On 19 May, with a heavy heart, I said “Goodbye” to Germany. After living there for 5 years, I knew I would miss the following the most:

* Good friends ~ both German and American.

* The close bonds of the Army family.

* Everyone being OK with having a beer at 9am after a 10k wandertag.

* The autobahn.

* The pristine environment .

* Traveling through Europe without jet-lag.

* Efficient and economical mass transit.

Of course, there is so much more I will miss.

Logan and I flew from Frankfurt to Chicago where we met up with my John. Then it was onto Guam, via a 5-night stay in Honolulu. Since Hawaii is the closest Army post to Guam, John in-processed while we were there. Yeah, I know ~ tough assignment. I was hoping Hawaii would give us a chance to ease into island life but the weather was actually cool and we were so jet-lagged we didn’t know if we were coming or going. We did have a gorgeous room at the Outrigger Reef on Waikiki for three nights and then at the Hale Koa AFRC the last two nights. I highly recommend both when you are in Waikiki.

While in Honolulu, I got the chance to have dinner with one of my favorite couples of all time. They were neighbors of my family when we lived in Puerto Rico many, many years ago. My Dad and Perry were very good friends and my sister and I would babysit for their son, Eric. Ironically, Eric was in town visiting with his wife and HIS son. OK, it did make me feel a little old seeing the “baby” I used to sit for with a son of his own, but hey, I was a young(!) babysitter at the time. Anyway, I can’t say enough about Eric’s parents ~ they are so nice and so interesting to be around. I’ve truly been blessed in all my travels to have met the most wonderful people. The trick is to staying in touch with all of them ~ thankful for all the social media outlets which make it easier and easier.

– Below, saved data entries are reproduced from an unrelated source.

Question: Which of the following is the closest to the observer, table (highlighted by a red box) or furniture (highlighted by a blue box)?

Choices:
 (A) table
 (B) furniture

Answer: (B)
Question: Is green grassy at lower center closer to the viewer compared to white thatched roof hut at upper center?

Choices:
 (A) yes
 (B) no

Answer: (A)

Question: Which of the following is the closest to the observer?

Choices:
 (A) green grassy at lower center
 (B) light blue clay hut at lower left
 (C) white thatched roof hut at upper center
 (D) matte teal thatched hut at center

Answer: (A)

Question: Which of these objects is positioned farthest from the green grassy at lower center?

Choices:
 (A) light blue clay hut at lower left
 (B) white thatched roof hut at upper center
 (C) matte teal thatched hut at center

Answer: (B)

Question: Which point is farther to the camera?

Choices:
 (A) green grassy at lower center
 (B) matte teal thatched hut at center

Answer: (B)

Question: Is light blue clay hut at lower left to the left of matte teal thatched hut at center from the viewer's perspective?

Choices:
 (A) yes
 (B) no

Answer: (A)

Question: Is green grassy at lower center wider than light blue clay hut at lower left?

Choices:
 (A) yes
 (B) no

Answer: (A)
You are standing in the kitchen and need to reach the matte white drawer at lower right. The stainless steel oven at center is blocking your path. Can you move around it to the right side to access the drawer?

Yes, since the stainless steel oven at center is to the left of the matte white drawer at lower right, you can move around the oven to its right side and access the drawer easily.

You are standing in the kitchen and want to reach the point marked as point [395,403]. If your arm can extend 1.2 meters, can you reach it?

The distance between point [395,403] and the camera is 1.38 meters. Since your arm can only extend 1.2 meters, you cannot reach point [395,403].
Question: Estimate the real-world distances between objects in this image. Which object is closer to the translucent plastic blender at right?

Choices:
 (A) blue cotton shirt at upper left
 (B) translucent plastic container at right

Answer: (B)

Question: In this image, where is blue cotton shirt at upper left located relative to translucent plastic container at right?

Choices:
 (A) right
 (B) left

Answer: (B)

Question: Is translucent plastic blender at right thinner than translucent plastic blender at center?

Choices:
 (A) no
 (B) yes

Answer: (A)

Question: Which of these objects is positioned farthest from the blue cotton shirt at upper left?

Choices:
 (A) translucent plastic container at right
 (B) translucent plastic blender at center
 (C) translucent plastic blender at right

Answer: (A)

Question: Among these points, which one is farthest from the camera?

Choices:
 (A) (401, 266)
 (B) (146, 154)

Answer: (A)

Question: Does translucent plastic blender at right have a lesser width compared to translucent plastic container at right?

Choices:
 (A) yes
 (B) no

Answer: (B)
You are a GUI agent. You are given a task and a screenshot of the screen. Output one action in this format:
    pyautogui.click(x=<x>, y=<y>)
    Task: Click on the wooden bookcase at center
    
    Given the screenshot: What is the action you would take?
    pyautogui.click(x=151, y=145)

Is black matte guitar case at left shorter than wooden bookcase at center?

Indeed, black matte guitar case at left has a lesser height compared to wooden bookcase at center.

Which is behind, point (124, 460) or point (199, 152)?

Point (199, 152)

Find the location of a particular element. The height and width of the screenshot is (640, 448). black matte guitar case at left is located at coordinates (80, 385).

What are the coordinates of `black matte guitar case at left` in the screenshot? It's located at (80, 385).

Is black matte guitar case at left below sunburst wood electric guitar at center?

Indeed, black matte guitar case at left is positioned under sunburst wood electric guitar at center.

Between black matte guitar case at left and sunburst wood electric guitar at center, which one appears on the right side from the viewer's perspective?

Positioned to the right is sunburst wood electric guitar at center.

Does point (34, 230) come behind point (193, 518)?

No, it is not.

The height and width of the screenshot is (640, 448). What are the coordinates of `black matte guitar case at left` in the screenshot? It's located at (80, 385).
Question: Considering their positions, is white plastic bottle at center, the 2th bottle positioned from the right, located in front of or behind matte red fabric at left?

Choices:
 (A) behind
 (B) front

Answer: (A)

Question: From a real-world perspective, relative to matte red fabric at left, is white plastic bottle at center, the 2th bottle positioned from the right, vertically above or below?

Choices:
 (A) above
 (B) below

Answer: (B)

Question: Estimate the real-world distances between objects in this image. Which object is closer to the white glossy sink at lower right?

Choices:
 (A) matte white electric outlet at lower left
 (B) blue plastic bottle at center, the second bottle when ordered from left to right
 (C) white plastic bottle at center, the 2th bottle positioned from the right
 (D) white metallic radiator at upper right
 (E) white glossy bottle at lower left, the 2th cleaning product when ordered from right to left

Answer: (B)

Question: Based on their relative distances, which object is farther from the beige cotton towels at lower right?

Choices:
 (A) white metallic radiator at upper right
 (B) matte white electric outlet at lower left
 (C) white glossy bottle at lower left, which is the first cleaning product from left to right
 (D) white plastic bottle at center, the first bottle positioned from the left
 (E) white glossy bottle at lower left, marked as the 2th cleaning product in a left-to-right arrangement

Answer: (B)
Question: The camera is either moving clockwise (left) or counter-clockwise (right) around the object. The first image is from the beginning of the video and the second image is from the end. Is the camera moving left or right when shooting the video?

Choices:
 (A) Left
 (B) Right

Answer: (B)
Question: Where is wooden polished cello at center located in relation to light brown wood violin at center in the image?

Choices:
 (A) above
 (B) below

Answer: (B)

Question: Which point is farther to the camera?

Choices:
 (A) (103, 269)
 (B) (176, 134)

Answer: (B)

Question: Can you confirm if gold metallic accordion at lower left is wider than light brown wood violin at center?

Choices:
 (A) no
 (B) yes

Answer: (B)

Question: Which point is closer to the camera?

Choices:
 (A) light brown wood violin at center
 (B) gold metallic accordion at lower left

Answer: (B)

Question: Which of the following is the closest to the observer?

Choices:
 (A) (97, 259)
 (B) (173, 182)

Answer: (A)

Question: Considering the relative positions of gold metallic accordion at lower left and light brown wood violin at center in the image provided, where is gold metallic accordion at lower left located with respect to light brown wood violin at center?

After departing Honolulu for the 7.5 hour flight, we ended up in Guam still jet-lagged, sleep deprived, and HOT. Getting off the plane in Guam felt like opening an oven at 450 degrees. I have to say the only other time I felt that same sensation was getting off the plane in Memphis, TN ~ in August ~ after traveling in from Jackson, WY.

We were greeted at the airport by John’s entire team from the University of Guam which was so nice of them since it was a Friday night. They made us feel so welcome. Let the new island adventures begin!